→ Task input

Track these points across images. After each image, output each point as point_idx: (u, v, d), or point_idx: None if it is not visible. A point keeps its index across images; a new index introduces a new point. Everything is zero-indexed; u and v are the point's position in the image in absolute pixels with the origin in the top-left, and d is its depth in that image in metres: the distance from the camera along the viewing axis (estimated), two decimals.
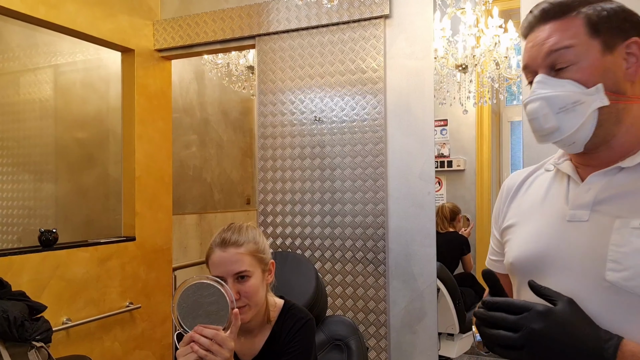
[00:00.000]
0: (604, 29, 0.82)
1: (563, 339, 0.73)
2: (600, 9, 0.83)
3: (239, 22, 2.68)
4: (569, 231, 0.85)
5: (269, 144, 2.62)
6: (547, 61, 0.85)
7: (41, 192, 3.09)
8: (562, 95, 0.82)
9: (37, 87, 3.08)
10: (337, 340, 1.67)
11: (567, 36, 0.82)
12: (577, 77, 0.82)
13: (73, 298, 2.45)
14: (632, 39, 0.82)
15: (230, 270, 1.29)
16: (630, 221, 0.77)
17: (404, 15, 2.34)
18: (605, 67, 0.81)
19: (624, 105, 0.82)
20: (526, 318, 0.75)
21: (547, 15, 0.85)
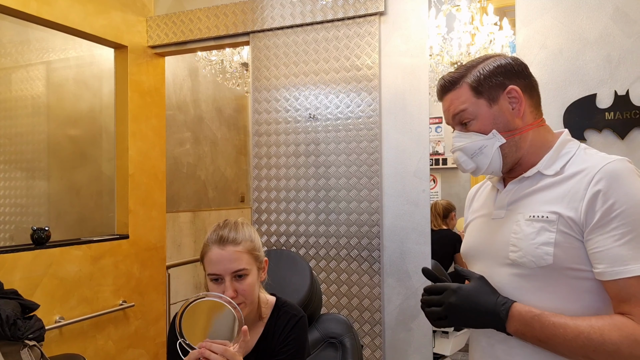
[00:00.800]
0: (484, 89, 1.09)
1: (471, 307, 1.03)
2: (478, 74, 1.10)
3: (233, 19, 2.66)
4: (492, 226, 1.15)
5: (263, 141, 2.61)
6: (454, 121, 1.14)
7: (33, 189, 3.07)
8: (470, 145, 1.10)
9: (29, 84, 3.05)
10: (332, 338, 1.67)
11: (460, 102, 1.11)
12: (476, 128, 1.10)
13: (66, 296, 2.44)
14: (509, 87, 1.09)
15: (229, 268, 1.28)
16: (525, 215, 1.06)
17: (399, 13, 2.34)
18: (494, 116, 1.09)
19: (520, 135, 1.10)
20: (444, 296, 1.06)
21: (443, 89, 1.15)
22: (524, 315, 0.98)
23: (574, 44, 2.01)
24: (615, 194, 0.96)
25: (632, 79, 1.92)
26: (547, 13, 2.05)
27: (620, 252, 0.94)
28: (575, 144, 1.11)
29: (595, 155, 1.05)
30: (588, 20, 1.99)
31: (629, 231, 0.94)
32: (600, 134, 1.95)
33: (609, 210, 0.95)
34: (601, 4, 1.97)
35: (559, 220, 1.00)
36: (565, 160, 1.07)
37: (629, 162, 1.01)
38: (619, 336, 0.91)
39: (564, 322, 0.96)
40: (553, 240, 0.99)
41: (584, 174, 1.01)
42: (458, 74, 1.13)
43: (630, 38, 1.92)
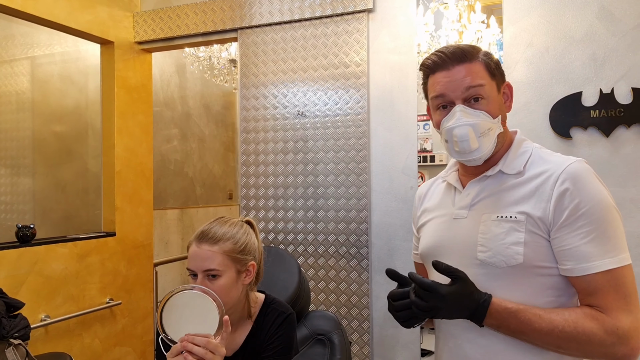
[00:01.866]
0: (496, 73, 1.11)
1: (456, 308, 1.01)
2: (488, 57, 1.10)
3: (221, 15, 2.65)
4: (454, 226, 1.15)
5: (251, 138, 2.60)
6: (465, 94, 1.07)
7: (18, 186, 3.03)
8: (481, 123, 1.06)
9: (14, 79, 3.01)
10: (320, 335, 1.67)
11: (479, 76, 1.08)
12: (487, 109, 1.07)
13: (52, 294, 2.41)
14: (506, 83, 1.14)
15: (200, 266, 1.28)
16: (491, 215, 1.07)
17: (387, 10, 2.34)
18: (500, 103, 1.11)
19: (504, 130, 1.12)
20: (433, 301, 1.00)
21: (456, 58, 1.08)
22: (501, 312, 1.01)
23: (560, 43, 2.03)
24: (580, 194, 1.00)
25: (616, 78, 1.94)
26: (534, 11, 2.06)
27: (586, 250, 0.99)
28: (530, 143, 1.14)
29: (553, 156, 1.09)
30: (574, 19, 2.01)
31: (594, 229, 0.99)
32: (586, 131, 1.98)
33: (575, 209, 1.00)
34: (587, 3, 1.99)
35: (527, 221, 1.03)
36: (524, 159, 1.09)
37: (585, 163, 1.05)
38: (590, 326, 0.97)
39: (538, 317, 1.00)
40: (522, 240, 1.03)
41: (547, 174, 1.04)
42: (470, 47, 1.10)
43: (615, 37, 1.95)
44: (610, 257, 0.99)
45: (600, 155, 1.96)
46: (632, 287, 0.99)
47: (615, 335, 0.96)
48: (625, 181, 1.92)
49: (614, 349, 0.97)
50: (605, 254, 0.99)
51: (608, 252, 0.99)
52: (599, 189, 1.02)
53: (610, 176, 1.94)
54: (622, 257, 1.00)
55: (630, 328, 0.96)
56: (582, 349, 0.98)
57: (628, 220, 1.90)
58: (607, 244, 0.99)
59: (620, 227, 1.02)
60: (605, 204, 1.01)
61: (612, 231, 1.00)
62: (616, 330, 0.96)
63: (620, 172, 1.92)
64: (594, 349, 0.98)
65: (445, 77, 1.09)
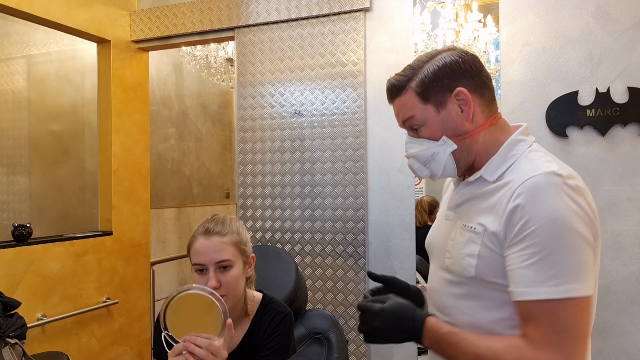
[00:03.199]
0: (431, 94, 1.04)
1: (393, 327, 1.01)
2: (423, 78, 1.04)
3: (218, 14, 2.64)
4: (442, 227, 1.14)
5: (248, 137, 2.60)
6: (405, 127, 1.10)
7: (14, 185, 3.02)
8: (422, 152, 1.06)
9: (10, 78, 3.00)
10: (318, 333, 1.68)
11: (407, 109, 1.06)
12: (427, 135, 1.06)
13: (48, 294, 2.41)
14: (457, 90, 1.03)
15: (213, 258, 1.28)
16: (462, 222, 1.04)
17: (384, 9, 2.34)
18: (442, 121, 1.04)
19: (471, 139, 1.05)
20: (367, 318, 1.03)
21: (391, 94, 1.10)
22: (434, 332, 0.99)
23: (556, 42, 2.03)
24: (531, 211, 0.91)
25: (612, 77, 1.95)
26: (531, 11, 2.07)
27: (525, 274, 0.91)
28: (526, 144, 1.05)
29: (529, 164, 0.99)
30: (570, 18, 2.01)
31: (537, 252, 0.90)
32: (582, 130, 1.98)
33: (523, 227, 0.91)
34: (583, 3, 2.00)
35: (485, 234, 0.97)
36: (509, 164, 1.02)
37: (557, 176, 0.93)
38: (511, 357, 0.91)
39: (466, 343, 0.96)
40: (477, 252, 0.98)
41: (510, 185, 0.97)
42: (403, 77, 1.07)
43: (611, 36, 1.95)
44: (551, 286, 0.88)
45: (596, 154, 1.96)
46: (572, 322, 0.89)
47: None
48: (622, 180, 1.92)
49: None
50: (545, 281, 0.89)
51: (549, 280, 0.88)
52: (557, 208, 0.90)
53: (607, 175, 1.94)
54: (568, 287, 0.88)
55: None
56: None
57: (624, 219, 1.91)
58: (550, 270, 0.89)
59: (576, 254, 0.89)
60: (560, 225, 0.89)
61: (560, 256, 0.89)
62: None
63: (617, 171, 1.93)
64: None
65: (393, 110, 1.12)
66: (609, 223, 1.93)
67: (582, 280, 0.89)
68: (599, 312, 1.92)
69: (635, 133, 1.92)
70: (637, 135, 1.91)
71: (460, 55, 1.05)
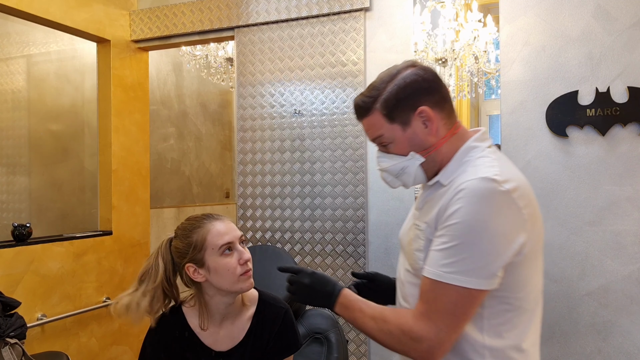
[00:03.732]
0: (396, 114, 1.11)
1: (318, 288, 1.19)
2: (387, 99, 1.11)
3: (218, 14, 2.64)
4: (409, 223, 1.24)
5: (248, 137, 2.59)
6: (375, 142, 1.18)
7: (14, 185, 3.02)
8: (393, 166, 1.16)
9: (10, 78, 3.00)
10: (317, 333, 1.68)
11: (375, 129, 1.14)
12: (396, 151, 1.15)
13: (48, 293, 2.41)
14: (420, 109, 1.10)
15: (237, 234, 1.34)
16: (415, 220, 1.17)
17: (384, 8, 2.34)
18: (409, 138, 1.12)
19: (435, 151, 1.14)
20: (300, 276, 1.21)
21: (358, 114, 1.17)
22: (346, 299, 1.16)
23: (556, 41, 2.03)
24: (458, 209, 1.02)
25: (612, 76, 1.95)
26: (531, 10, 2.07)
27: (433, 255, 1.04)
28: (478, 150, 1.13)
29: (473, 169, 1.07)
30: (570, 17, 2.01)
31: (448, 241, 1.02)
32: (582, 130, 1.98)
33: (446, 220, 1.03)
34: (583, 2, 1.99)
35: (427, 230, 1.09)
36: (461, 169, 1.10)
37: (490, 181, 1.01)
38: (395, 324, 1.07)
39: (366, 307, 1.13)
40: (422, 247, 1.10)
41: (452, 187, 1.07)
42: (368, 98, 1.14)
43: (611, 36, 1.95)
44: (444, 271, 1.01)
45: (596, 153, 1.96)
46: (451, 307, 1.01)
47: (408, 337, 1.05)
48: (621, 180, 1.92)
49: (406, 348, 1.06)
50: (443, 266, 1.01)
51: (446, 266, 1.01)
52: (479, 212, 1.00)
53: (607, 175, 1.94)
54: (458, 277, 1.00)
55: (424, 336, 1.03)
56: (388, 343, 1.10)
57: (624, 218, 1.91)
58: (451, 258, 1.01)
59: (482, 255, 1.00)
60: (476, 227, 1.00)
61: (467, 253, 1.00)
62: (410, 333, 1.04)
63: (617, 170, 1.93)
64: (395, 344, 1.08)
65: (363, 126, 1.20)
66: (608, 222, 1.93)
67: (473, 276, 1.00)
68: (599, 311, 1.92)
69: (635, 133, 1.92)
70: (637, 134, 1.91)
71: (420, 73, 1.12)
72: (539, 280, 1.12)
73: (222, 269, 1.30)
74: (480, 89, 3.92)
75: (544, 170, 2.02)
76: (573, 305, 1.98)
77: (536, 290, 1.11)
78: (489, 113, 5.36)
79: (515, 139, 2.07)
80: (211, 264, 1.31)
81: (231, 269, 1.29)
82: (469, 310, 1.03)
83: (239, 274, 1.30)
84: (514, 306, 1.07)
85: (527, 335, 1.10)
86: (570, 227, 1.98)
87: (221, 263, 1.30)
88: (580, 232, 1.97)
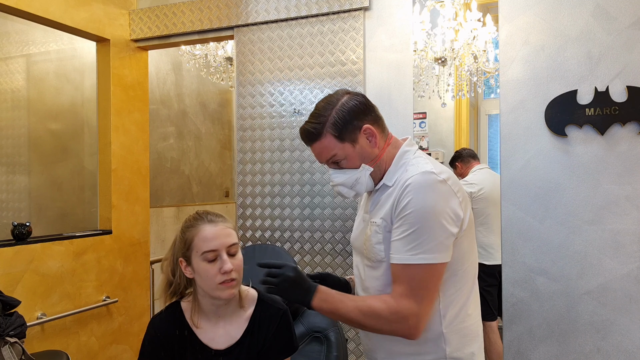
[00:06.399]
0: (344, 135, 1.30)
1: (298, 283, 1.28)
2: (336, 123, 1.29)
3: (217, 13, 2.64)
4: (361, 226, 1.42)
5: (248, 136, 2.60)
6: (327, 163, 1.36)
7: (14, 184, 3.02)
8: (348, 179, 1.34)
9: (9, 77, 2.99)
10: (317, 332, 1.68)
11: (329, 149, 1.32)
12: (348, 166, 1.33)
13: (48, 292, 2.41)
14: (363, 127, 1.31)
15: (225, 242, 1.31)
16: (372, 219, 1.34)
17: (383, 8, 2.34)
18: (359, 153, 1.32)
19: (379, 160, 1.34)
20: (285, 270, 1.28)
21: (309, 140, 1.34)
22: (323, 294, 1.28)
23: (555, 41, 2.03)
24: (408, 201, 1.22)
25: (611, 76, 1.95)
26: (530, 10, 2.07)
27: (396, 244, 1.24)
28: (411, 152, 1.35)
29: (413, 167, 1.29)
30: (569, 17, 2.01)
31: (406, 229, 1.22)
32: (581, 129, 1.99)
33: (401, 211, 1.23)
34: (582, 1, 2.00)
35: (383, 224, 1.28)
36: (401, 170, 1.31)
37: (430, 173, 1.23)
38: (380, 307, 1.23)
39: (347, 299, 1.28)
40: (381, 240, 1.29)
41: (399, 184, 1.27)
42: (317, 124, 1.31)
43: (610, 35, 1.95)
44: (410, 255, 1.21)
45: (595, 153, 1.97)
46: (423, 282, 1.21)
47: (396, 316, 1.21)
48: (621, 179, 1.93)
49: (395, 327, 1.22)
50: (408, 251, 1.21)
51: (410, 250, 1.21)
52: (426, 199, 1.21)
53: (606, 174, 1.95)
54: (425, 257, 1.20)
55: (409, 313, 1.20)
56: (375, 325, 1.24)
57: (623, 217, 1.91)
58: (413, 243, 1.20)
59: (437, 234, 1.20)
60: (427, 212, 1.21)
61: (425, 235, 1.20)
62: (397, 313, 1.21)
63: (616, 169, 1.93)
64: (383, 326, 1.23)
65: (312, 151, 1.36)
66: (607, 221, 1.94)
67: (435, 252, 1.21)
68: (598, 310, 1.93)
69: (634, 132, 1.92)
70: (636, 134, 1.92)
71: (357, 98, 1.33)
72: (475, 253, 1.37)
73: (203, 273, 1.30)
74: (480, 88, 3.92)
75: (543, 170, 2.03)
76: (572, 304, 1.98)
77: (475, 262, 1.36)
78: (488, 112, 5.37)
79: (515, 138, 2.07)
80: (195, 266, 1.32)
81: (210, 275, 1.29)
82: (437, 282, 1.24)
83: (218, 282, 1.29)
84: (459, 277, 1.30)
85: (471, 301, 1.33)
86: (569, 226, 1.99)
87: (202, 267, 1.30)
88: (579, 231, 1.97)
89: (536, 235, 2.02)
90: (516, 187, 2.06)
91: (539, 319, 2.02)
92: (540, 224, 2.02)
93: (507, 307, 2.07)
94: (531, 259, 2.03)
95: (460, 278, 1.30)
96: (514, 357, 2.05)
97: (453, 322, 1.29)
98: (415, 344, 1.29)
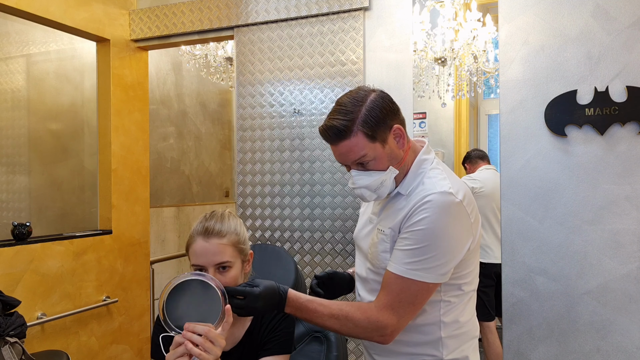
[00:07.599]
0: (376, 134, 1.24)
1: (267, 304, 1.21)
2: (369, 121, 1.22)
3: (217, 13, 2.64)
4: (368, 226, 1.42)
5: (247, 136, 2.60)
6: (353, 163, 1.28)
7: (14, 184, 3.02)
8: (373, 182, 1.27)
9: (9, 77, 3.00)
10: (317, 332, 1.68)
11: (360, 148, 1.24)
12: (376, 168, 1.27)
13: (48, 292, 2.41)
14: (394, 127, 1.27)
15: (212, 260, 1.28)
16: (378, 226, 1.33)
17: (383, 8, 2.34)
18: (387, 154, 1.27)
19: (403, 163, 1.31)
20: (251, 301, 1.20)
21: (337, 137, 1.25)
22: (295, 302, 1.25)
23: (555, 41, 2.04)
24: (423, 219, 1.21)
25: (611, 76, 1.95)
26: (530, 10, 2.07)
27: (398, 254, 1.24)
28: (428, 162, 1.32)
29: (429, 181, 1.27)
30: (569, 17, 2.01)
31: (412, 244, 1.21)
32: (581, 129, 1.99)
33: (411, 226, 1.22)
34: (582, 1, 2.00)
35: (391, 234, 1.27)
36: (417, 181, 1.29)
37: (447, 194, 1.21)
38: (359, 316, 1.24)
39: (321, 307, 1.25)
40: (388, 249, 1.28)
41: (414, 199, 1.24)
42: (347, 120, 1.23)
43: (610, 35, 1.96)
44: (408, 268, 1.21)
45: (595, 153, 1.97)
46: (412, 298, 1.22)
47: (374, 326, 1.22)
48: (620, 179, 1.93)
49: (372, 334, 1.24)
50: (407, 264, 1.21)
51: (410, 264, 1.21)
52: (440, 220, 1.20)
53: (605, 174, 1.95)
54: (422, 274, 1.20)
55: (388, 324, 1.22)
56: (352, 334, 1.26)
57: (623, 217, 1.91)
58: (415, 258, 1.20)
59: (441, 256, 1.20)
60: (438, 234, 1.20)
61: (429, 255, 1.20)
62: (376, 323, 1.22)
63: (615, 169, 1.94)
64: (359, 334, 1.25)
65: (336, 151, 1.29)
66: (607, 221, 1.94)
67: (433, 272, 1.21)
68: (598, 310, 1.93)
69: (634, 132, 1.92)
70: (635, 134, 1.92)
71: (386, 97, 1.28)
72: (478, 266, 1.37)
73: None
74: (479, 89, 3.92)
75: (542, 170, 2.03)
76: (572, 304, 1.98)
77: (476, 275, 1.37)
78: (487, 112, 5.37)
79: (514, 138, 2.07)
80: None
81: None
82: (425, 300, 1.25)
83: None
84: (463, 291, 1.32)
85: (466, 311, 1.35)
86: (569, 226, 1.99)
87: None
88: (579, 231, 1.97)
89: (536, 235, 2.03)
90: (516, 187, 2.06)
91: (539, 319, 2.02)
92: (540, 224, 2.02)
93: (507, 307, 2.07)
94: (531, 259, 2.03)
95: (462, 292, 1.33)
96: (513, 357, 2.05)
97: (452, 328, 1.33)
98: (415, 345, 1.33)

→ Directions
Reproduce exactly, and with no other material, the lines between those holding "84: (514, 306, 1.07)" and "88: (580, 232, 1.97)", inclusive.

→ Answer below
84: (514, 306, 1.07)
85: (527, 335, 1.10)
86: (570, 227, 1.98)
87: (221, 263, 1.30)
88: (580, 232, 1.97)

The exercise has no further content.